Slowly I am moving back to my center.Back to the middle of the beam. It takes a lot to get back but it seems like it only takes a second to get off the beam. A harsh word from my husband followed up by a perceived attack from a co-worker then a slight from a relative. Add in the medication and the Devils Tic Tac’s (Prednisone) and I was so far off the beam that I could not even see the building in which it was located.
Rooting around a city of unfamiliar, familiar hell. Was I even in the right city Yes, I’ve visited this city before. I noticed how dark and full of despair this was. Very familiar to me was the self-loathing. The lash that I picked up and used to beat myself blind. There is a period where navigation norms like meetings, calling a trusted friend, journaling and prayer do not seem to be registering with the magnet in the center of the earth. I am so far off course that I almost believe the lie.
I must be the worst person ever. My ego has won, I have shifted to the back of my being. I am now a shadow of my former self. The hole in my middle is large, empty, and dark. I keep floundering around in this semi-unfamiliar city of darkness when; what’s that I hear?
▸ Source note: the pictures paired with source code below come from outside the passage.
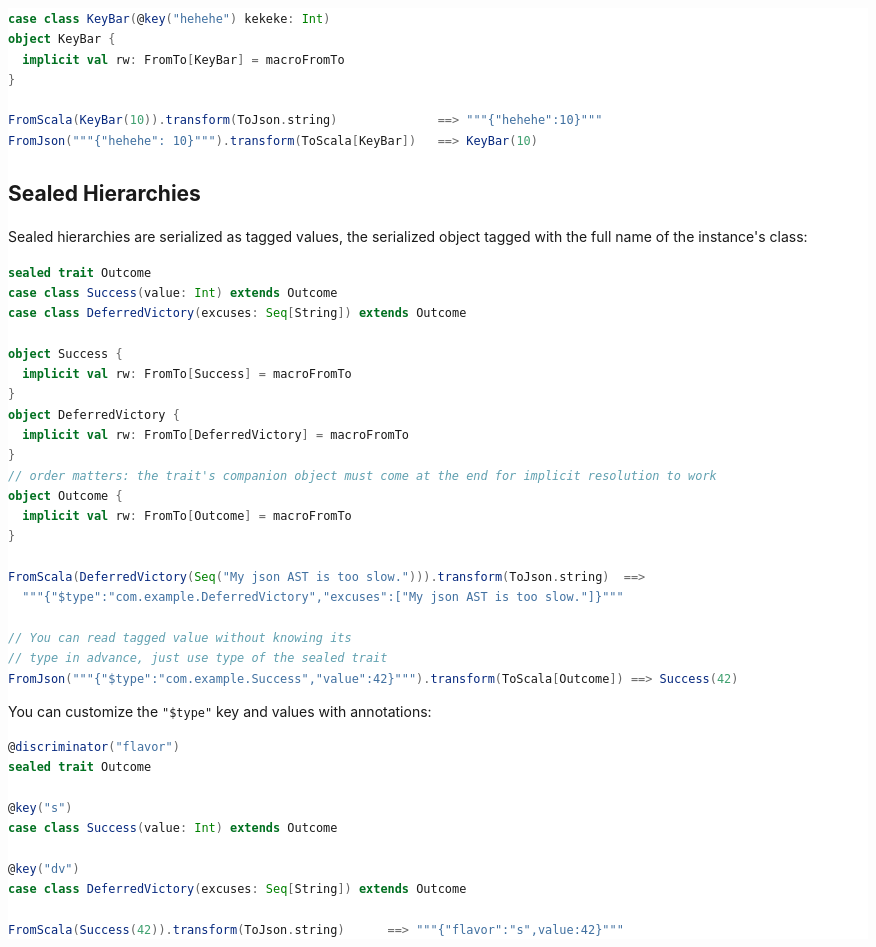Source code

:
 ```scala
case class KeyBar(@key("hehehe") kekeke: Int)
object KeyBar {
  implicit val rw: FromTo[KeyBar] = macroFromTo
}

FromScala(KeyBar(10)).transform(ToJson.string)              ==> """{"hehehe":10}"""
FromJson("""{"hehehe": 10}""").transform(ToScala[KeyBar])   ==> KeyBar(10)
```

## Sealed Hierarchies
Sealed hierarchies are serialized as tagged values, the serialized object tagged with the full name of the instance's class:

```scala
sealed trait Outcome
case class Success(value: Int) extends Outcome
case class DeferredVictory(excuses: Seq[String]) extends Outcome

object Success {
  implicit val rw: FromTo[Success] = macroFromTo
}
object DeferredVictory {
  implicit val rw: FromTo[DeferredVictory] = macroFromTo
}
// order matters: the trait's companion object must come at the end for implicit resolution to work
object Outcome {
  implicit val rw: FromTo[Outcome] = macroFromTo
}

FromScala(DeferredVictory(Seq("My json AST is too slow."))).transform(ToJson.string)  ==>
  """{"$type":"com.example.DeferredVictory","excuses":["My json AST is too slow."]}"""

// You can read tagged value without knowing its
// type in advance, just use type of the sealed trait
FromJson("""{"$type":"com.example.Success","value":42}""").transform(ToScala[Outcome]) ==> Success(42)
```

You can customize the `"$type"` key and values with annotations:
```scala
@discriminator("flavor")
sealed trait Outcome

@key("s")
case class Success(value: Int) extends Outcome

@key("dv")
case class DeferredVictory(excuses: Seq[String]) extends Outcome

FromScala(Success(42)).transform(ToJson.string)      ==> """{"flavor":"s",value:42}""" 
```
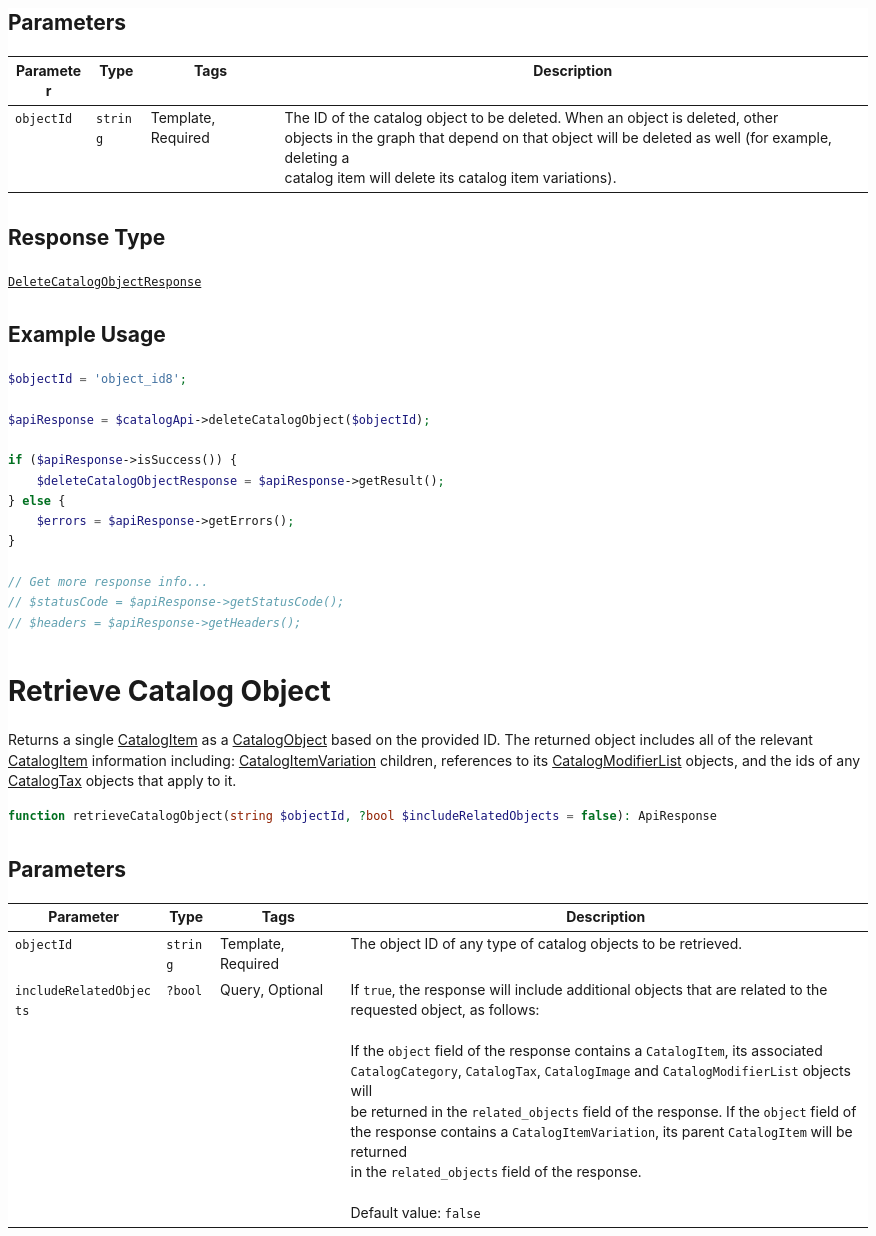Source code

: ## Parameters

| Parameter | Type | Tags | Description |
|  --- | --- | --- | --- |
| `objectId` | `string` | Template, Required | The ID of the catalog object to be deleted. When an object is deleted, other<br>objects in the graph that depend on that object will be deleted as well (for example, deleting a<br>catalog item will delete its catalog item variations). |

## Response Type

[`DeleteCatalogObjectResponse`](/doc/models/delete-catalog-object-response.md)

## Example Usage

```php
$objectId = 'object_id8';

$apiResponse = $catalogApi->deleteCatalogObject($objectId);

if ($apiResponse->isSuccess()) {
    $deleteCatalogObjectResponse = $apiResponse->getResult();
} else {
    $errors = $apiResponse->getErrors();
}

// Get more response info...
// $statusCode = $apiResponse->getStatusCode();
// $headers = $apiResponse->getHeaders();
```


# Retrieve Catalog Object

Returns a single [CatalogItem](#type-catalogitem) as a
[CatalogObject](#type-catalogobject) based on the provided ID. The returned
object includes all of the relevant [CatalogItem](#type-catalogitem)
information including: [CatalogItemVariation](#type-catalogitemvariation)
children, references to its
[CatalogModifierList](#type-catalogmodifierlist) objects, and the ids of
any [CatalogTax](#type-catalogtax) objects that apply to it.

```php
function retrieveCatalogObject(string $objectId, ?bool $includeRelatedObjects = false): ApiResponse
```

## Parameters

| Parameter | Type | Tags | Description |
|  --- | --- | --- | --- |
| `objectId` | `string` | Template, Required | The object ID of any type of catalog objects to be retrieved. |
| `includeRelatedObjects` | `?bool` | Query, Optional | If `true`, the response will include additional objects that are related to the<br>requested object, as follows:<br><br>If the `object` field of the response contains a `CatalogItem`, its associated<br>`CatalogCategory`, `CatalogTax`, `CatalogImage` and `CatalogModifierList` objects will<br>be returned in the `related_objects` field of the response. If the `object` field of<br>the response contains a `CatalogItemVariation`, its parent `CatalogItem` will be returned<br>in the `related_objects` field of the response.<br><br>Default value: `false` |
My spirit that lives in my heart, above the hole. That mustard seed of hope that whispers to me, “hey pull your ass out of your head.” Keep looking for the light. Once you find the light, turn left at gratitude and remember how bad it used to be. Go to a meeting, hear how bad it is for the still suffering. Be of use. Offer comfort and understanding.
Directions out of the dark are found here. Walk, crawl, or hitch a ride but get your ass out of the dark. Joy comes in the morning. Welcome back Brenda.